The program somehow gave perspective to everything that was in disarray and all of it started to make sense in a vague way. It started with ‘acceptance’ first – of the fact I was now in the US and irrevocably so. I couldn’t go back to the comfort of my well-paying job in India, or the freedom to pursue my music, while cooking and other chores were left to the maids. I had to live in the present. And that’s when all the spiritual books I had read started making sense. I had to experience this to understand the meaning of spirituality.
Life took me back to India in 2009. India in contrast was crowded with action and people. There was constantly a bustle to answer the door bell, to answer the numerous service vendors at my doorstep (from the milkman to the gas delivery man) or to keep in step with the mad traffic and demands of a large city. I had realised by now that there was a lot more to be done apart from rituals and temple visits on this journey of life. So this time in India I chose to learn Samskritam (Sanskrit), a language that helped me penetrate more into the spiritual realm.

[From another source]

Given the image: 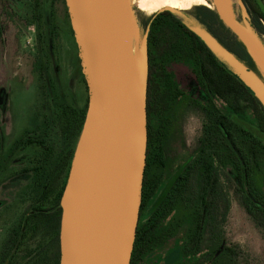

In a couple of years, again there was a push to leave the country, this time to Canada. I relied on my instincts and went with it, fully trusting that this was the way I was being shown. For the first three months I was all by myself figuring out how to settle down and get my son to join me. Being alone with hours and hours to reflect on while I watched my thoughts, started influencing my personality. I came to trust life more and more and started enjoying the lack of knowledge about tomorrows.
It was a bit of all; my understanding of spirituality, lonesomeness and the country itself, which gave me a window into a large and limitless meadow where I could “stop to smell the roses”. This allowed me to start a Samskrita Bharati chapter in Toronto where we have offered more than 25 shibirams to lovers of the language. Teaching Samskritam has opened doors to my roots and I understand better where it all started as I get a glimpse of the wisdom that our saints and sages bequeathed to us.
It has been a journey to look back with a satisfied smile – not at what went right but as to how it altered my wiring, so as not to assess what happened in terms of right and wrong. It gives me a courage that is indescribable. It used to amaze me that all this happened when I was away from India – where most people go for spiritual discoveries. But I guess it could happen to most people when they are away from the country they are used to, because that’s when you have to face yourself, away from the hustle and bustle. Now I say let the waves come, as I stand on the shore unafraid to be dunked by a wave whose shape and size lie hidden in the depths of the sea.